Enzymatic access to the rare ΔUA (1→4) Glc 3, 6, N-sulfated heparin disaccharide, implications for heparin quality control

Background

Heparin is a naturally occurring glycosaminoglycan found in animal tissues, primarily sourced from porcine intestinal mucosa, though it may occasionally be derived from bovine lungs [1]. The extraction of heparin, however, is challenging, complicated further by the potential contamination of pharmaceutical heparin. Along with supply chain risks and growing demand, this has spurred an interest in alternative sources of heparin, including bioengineered heparin.

The distinct chemical profile of heparin, determined by factors like molecular weight ranges and sulfation structures, can lead to variations in its biological effects and safety in clinical use. This underscores the importance of reliable methods for detecting and analyzing heparin [2,3]. Approaches that utilize controlled depolymerization of heparin with heparinases facilitate both the structural and sequence analysis of the resulting disaccharides and oligosaccharides.

Key findings

Heparin digestion profile by Bacteroides eggerthii (BeHepI) and Pedobacter heparinus (PhHepI)

The preprint authors digested unfractionated heparin by using Heparin lyase I from Bacteroides eggerthii (BeHepI). They noted an increase in absorbance at 232 nm, corresponding to the formation of unsaturated uronic acid (see Figure 2A). Size exclusion chromatography (SEC) profiles revealed distinct digestion patterns (see Figure 2B): BeHepI generated lower molecular weight products (<3.6 kDa), while heparinase I from Pedobacter heparinus (PhHepI) produced less digested, higher molecular weight products (4.2-6.0 kDa), suggesting a higher cleavage efficiency of BeHepI.

Heparin chromatography (BPC) profiles and mass spectra following fondaparinux digestion by BeHepI and PhHepI

The authors then compared the digestion products of fondaparinux, a heparin mimetic, by BeHepI and PhHepI enzymes using liquid chromatography coupled with mass spectrometry (LC-MS). BeHepI produced a wider variety of fragments (see Figure 3), including specific disaccharides, demonstrating its ability to cleave key regions of fondaparinux, particularly those containing modifications like 3-O-sulfation. In contrast, PhHepI showed a more limited profile, with lower efficiency in processing these critical regions.

Structural analysis of fondaparinux digestion products by BeHepI using nuclear magnetic resonance (NMR)

By obtaining a 1H-13C HSQC nuclear magnetic resonance spectrum for fondaparinux digested with BeHepI, the authors could observe the presence of unsaturated products resulting from cleavage (see Figure 4). Moreover, they noted differences in the digestion efficiency of iduronic acid (IdoA) and glucuronic acid (GlcA), confirmed by the progressive loss of the corresponding peaks.

# Work request
In the paragraphs under "Key findings" in the heparin text above, excluding the headings, find every abbreviation given in parentheses. List each with the term it stands for. The lines that follow are separate material with no connection to the heparin text.

# Provided data
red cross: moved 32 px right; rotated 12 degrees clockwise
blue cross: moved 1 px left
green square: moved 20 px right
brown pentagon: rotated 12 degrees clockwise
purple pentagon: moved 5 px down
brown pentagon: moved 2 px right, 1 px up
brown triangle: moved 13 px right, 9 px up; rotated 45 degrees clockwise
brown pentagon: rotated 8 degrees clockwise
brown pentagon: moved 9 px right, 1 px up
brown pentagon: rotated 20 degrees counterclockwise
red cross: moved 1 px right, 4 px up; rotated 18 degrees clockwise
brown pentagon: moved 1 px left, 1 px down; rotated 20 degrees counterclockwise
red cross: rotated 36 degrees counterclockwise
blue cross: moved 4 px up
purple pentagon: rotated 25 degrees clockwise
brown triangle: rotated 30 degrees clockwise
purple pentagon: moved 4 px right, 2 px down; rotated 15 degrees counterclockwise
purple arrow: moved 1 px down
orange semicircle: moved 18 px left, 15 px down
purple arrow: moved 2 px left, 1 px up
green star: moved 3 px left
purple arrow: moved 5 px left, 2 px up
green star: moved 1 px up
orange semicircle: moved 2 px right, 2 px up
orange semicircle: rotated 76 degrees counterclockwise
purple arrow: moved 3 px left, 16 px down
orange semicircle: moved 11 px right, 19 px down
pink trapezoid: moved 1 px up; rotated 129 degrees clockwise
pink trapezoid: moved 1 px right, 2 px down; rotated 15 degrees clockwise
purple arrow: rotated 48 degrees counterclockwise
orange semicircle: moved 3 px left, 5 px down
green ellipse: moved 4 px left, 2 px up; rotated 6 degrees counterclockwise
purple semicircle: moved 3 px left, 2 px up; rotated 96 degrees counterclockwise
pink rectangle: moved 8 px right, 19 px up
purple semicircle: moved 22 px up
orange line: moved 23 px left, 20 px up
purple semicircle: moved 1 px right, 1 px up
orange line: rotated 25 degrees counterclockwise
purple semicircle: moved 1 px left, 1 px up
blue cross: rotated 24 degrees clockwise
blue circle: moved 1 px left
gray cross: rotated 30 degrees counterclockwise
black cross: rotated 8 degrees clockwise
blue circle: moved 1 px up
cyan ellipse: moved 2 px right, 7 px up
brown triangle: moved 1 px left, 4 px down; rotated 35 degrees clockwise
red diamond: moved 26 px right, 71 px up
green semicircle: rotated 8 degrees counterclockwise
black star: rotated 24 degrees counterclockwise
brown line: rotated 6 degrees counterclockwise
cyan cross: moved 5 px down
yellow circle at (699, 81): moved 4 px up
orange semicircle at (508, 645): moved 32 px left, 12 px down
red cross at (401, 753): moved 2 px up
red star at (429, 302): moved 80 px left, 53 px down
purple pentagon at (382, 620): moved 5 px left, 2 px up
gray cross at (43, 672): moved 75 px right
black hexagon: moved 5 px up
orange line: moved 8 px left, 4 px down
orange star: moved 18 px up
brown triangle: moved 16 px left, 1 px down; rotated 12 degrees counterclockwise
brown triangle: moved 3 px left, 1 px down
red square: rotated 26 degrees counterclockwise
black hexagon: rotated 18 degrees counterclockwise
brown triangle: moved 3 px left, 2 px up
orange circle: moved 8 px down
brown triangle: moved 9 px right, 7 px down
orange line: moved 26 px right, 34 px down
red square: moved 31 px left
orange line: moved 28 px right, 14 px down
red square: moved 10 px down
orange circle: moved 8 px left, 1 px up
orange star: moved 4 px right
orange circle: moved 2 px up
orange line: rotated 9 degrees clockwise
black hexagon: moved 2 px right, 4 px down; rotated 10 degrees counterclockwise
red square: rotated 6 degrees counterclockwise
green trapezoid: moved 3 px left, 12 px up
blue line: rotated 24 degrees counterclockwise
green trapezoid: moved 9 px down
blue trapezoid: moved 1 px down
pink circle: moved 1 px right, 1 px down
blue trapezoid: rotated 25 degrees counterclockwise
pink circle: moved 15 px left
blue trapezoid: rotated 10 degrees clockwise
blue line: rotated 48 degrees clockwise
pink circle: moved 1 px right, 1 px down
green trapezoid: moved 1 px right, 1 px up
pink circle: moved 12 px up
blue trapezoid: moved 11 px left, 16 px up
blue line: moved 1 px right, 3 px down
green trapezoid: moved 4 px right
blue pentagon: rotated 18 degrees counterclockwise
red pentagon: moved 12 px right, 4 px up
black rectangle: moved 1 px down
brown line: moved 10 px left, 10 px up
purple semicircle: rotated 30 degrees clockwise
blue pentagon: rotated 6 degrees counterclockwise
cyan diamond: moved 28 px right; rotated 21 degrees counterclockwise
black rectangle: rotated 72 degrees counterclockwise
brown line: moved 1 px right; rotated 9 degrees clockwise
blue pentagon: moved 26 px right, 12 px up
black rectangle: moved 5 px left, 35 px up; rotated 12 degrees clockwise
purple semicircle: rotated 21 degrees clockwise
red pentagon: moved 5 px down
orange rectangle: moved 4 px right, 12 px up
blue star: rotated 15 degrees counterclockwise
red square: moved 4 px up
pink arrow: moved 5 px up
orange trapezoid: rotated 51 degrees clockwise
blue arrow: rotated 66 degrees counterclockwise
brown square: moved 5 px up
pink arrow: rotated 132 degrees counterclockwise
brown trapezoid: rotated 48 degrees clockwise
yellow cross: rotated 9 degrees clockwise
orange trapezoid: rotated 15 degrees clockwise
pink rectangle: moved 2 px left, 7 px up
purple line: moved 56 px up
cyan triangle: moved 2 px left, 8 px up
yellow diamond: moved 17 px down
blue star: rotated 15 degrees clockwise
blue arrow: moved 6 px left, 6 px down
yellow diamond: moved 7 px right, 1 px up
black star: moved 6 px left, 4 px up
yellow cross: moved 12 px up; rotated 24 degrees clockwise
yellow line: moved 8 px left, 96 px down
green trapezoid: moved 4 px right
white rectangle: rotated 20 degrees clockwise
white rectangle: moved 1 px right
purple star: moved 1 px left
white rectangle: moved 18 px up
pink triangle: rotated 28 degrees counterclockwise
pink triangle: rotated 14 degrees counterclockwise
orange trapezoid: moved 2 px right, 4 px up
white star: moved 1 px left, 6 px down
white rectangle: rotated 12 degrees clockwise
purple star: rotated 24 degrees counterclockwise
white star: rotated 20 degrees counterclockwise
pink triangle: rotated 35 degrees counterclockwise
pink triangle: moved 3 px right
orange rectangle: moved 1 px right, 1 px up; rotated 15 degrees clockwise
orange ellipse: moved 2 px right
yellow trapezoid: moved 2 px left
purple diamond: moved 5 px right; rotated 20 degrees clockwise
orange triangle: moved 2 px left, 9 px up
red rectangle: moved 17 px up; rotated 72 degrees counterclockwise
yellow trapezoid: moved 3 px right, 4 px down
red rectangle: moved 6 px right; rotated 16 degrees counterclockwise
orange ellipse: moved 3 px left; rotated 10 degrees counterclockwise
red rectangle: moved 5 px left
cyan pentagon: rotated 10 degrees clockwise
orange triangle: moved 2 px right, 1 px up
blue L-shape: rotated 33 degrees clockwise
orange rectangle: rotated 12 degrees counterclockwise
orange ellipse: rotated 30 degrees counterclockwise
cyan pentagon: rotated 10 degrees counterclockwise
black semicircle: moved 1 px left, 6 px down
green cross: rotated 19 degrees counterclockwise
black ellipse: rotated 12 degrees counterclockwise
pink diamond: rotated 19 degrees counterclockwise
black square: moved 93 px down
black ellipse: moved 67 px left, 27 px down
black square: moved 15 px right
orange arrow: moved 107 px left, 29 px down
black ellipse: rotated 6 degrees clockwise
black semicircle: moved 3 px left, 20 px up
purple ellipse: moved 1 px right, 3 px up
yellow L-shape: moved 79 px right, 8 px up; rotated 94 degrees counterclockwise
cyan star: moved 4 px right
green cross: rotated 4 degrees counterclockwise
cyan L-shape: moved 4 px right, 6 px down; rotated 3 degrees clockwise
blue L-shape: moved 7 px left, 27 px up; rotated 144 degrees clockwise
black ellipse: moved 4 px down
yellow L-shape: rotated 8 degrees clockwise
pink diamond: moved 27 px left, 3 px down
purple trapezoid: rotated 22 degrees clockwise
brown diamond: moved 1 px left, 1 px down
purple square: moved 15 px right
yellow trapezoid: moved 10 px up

# Your response
- BeHepI: Heparin lyase I from Bacteroides eggerthii
- SEC: size exclusion chromatography
- PhHepI: heparinase I from Pedobacter heparinus
- LC-MS: liquid chromatography coupled with mass spectrometry
- IdoA: iduronic acid
- GlcA: glucuronic acid